Dealing with the IRS isn’t something which creates debt, just as going to the dentist doesn’t make your teeth rot. The root cause is your actions. Not filing on time increases the debt due to penalties and any collection fees charged to you. Always meet the deadlines for filing and you won’t inflict any more damage on yourself.
The worst case scenario is that you enter the tax season without the necessary funds to pay. Paying the IRS is something you should prepare for in advance. In the event you absolutely can’t cover the bill, pay what you can. It’s a token of faith, as it shows you intend to pay and you’re doing the best you can, so the IRS is more likely to deal favorably with you. If you owe taxes it means you haven’t been so clever in preparing in advance, so as well as dealing with your debt, you should also look at how you manage your finances to avoid the same happening next filing date.
The IRS isn’t an organization which tends to negotiate. To prevent aggressively collecting from people who are in serious economic hardship, they make it possible to work out a deal. If you cannot pay your taxes, you can submit a Form 656, Offer in Compromise. If the IRS accepts this, they can wipe off a portion of the debt, or work out a payment plan for you. It doesn’t always work, especially if you’re not close to the poverty line, but there’s no harm in trying. Submitting a compromise form will not automatically trigger an audit of your accounts and assets.

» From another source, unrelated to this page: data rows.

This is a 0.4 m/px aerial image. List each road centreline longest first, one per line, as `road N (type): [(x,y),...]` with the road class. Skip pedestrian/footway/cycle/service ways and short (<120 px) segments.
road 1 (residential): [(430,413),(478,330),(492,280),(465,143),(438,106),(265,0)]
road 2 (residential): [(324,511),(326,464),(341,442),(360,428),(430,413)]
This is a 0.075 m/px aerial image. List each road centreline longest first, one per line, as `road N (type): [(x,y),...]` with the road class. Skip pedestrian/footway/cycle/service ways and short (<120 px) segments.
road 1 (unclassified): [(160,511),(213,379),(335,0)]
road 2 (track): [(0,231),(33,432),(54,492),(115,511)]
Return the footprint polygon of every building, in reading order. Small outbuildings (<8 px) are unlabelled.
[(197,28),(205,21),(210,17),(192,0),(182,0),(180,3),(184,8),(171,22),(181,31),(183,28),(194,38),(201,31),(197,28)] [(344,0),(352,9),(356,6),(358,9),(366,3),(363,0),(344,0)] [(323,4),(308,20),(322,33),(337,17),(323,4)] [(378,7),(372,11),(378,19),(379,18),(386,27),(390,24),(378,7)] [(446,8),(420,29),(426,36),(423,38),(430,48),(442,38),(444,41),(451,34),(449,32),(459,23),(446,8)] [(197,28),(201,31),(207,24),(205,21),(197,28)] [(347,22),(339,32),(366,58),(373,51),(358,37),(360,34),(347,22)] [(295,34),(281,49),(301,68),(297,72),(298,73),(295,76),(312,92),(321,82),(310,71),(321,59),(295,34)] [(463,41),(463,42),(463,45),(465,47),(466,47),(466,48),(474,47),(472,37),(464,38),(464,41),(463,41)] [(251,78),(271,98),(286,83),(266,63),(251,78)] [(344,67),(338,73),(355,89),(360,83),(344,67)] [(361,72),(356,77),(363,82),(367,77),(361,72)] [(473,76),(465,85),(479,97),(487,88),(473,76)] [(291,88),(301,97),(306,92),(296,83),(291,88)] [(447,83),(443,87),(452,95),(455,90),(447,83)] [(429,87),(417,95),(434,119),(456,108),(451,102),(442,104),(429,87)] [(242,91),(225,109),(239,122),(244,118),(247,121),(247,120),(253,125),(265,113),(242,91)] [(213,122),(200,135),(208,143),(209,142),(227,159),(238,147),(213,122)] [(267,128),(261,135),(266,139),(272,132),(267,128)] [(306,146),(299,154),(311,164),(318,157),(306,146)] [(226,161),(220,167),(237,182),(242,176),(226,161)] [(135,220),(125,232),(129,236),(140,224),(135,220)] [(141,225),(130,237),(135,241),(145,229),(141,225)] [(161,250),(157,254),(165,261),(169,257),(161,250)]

A repayment plan with the IRS is a gesture of kindness. They don’t have to give you this sort of payment plan, so if they do so, always make sure you can pay on time. If you owe the IRS, the worst thing you can do is to randomly stop paying. It’s a breach of agreement and can lead to them coming after the full amount, as well as adding on penalties to your outstanding bill. If you feel as if you can’t meet the repayments, call them before the deadline. Sometimes they’ll offer a reduced repayment plan or a complete compromise on the amount owed.
Dealing with the IRS doesn’t require an expensive lawyer with a Harvard education. The independent organization the Taxpayer Advocate Service helps people who are currently trying to pay back the IRS. They have a toll-free number you can call, and they’ll review your case and see what they can do. Take note, the Taxpayer Advocate Service can’t help with every case. Someone’s finances could be in such a bad shape it requires a qualified lawyer to work with the IRS.
Sometimes, paying the IRS just isn’t possible. If you cannot pay your taxes, the debt becomes too much to handle, and when the IRS refuses to compromise, it’s time to call in the professionals. Only use this as a last resort because it will cost you money upfront, and this could damage you further if the case goes badly. A specialist tax lawyer with lots of experience fighting for their clients against the IRS can do far more for you than anyone else. It doesn’t automatically mean you’ll find some relief, but it increases your chances of being able to compromise on your IRS debt through the courts.
The most important thing if you owe the IRS is to deal with it. It is not a problem that will go away if you ignore it. Have you ever had a problem with the IRS?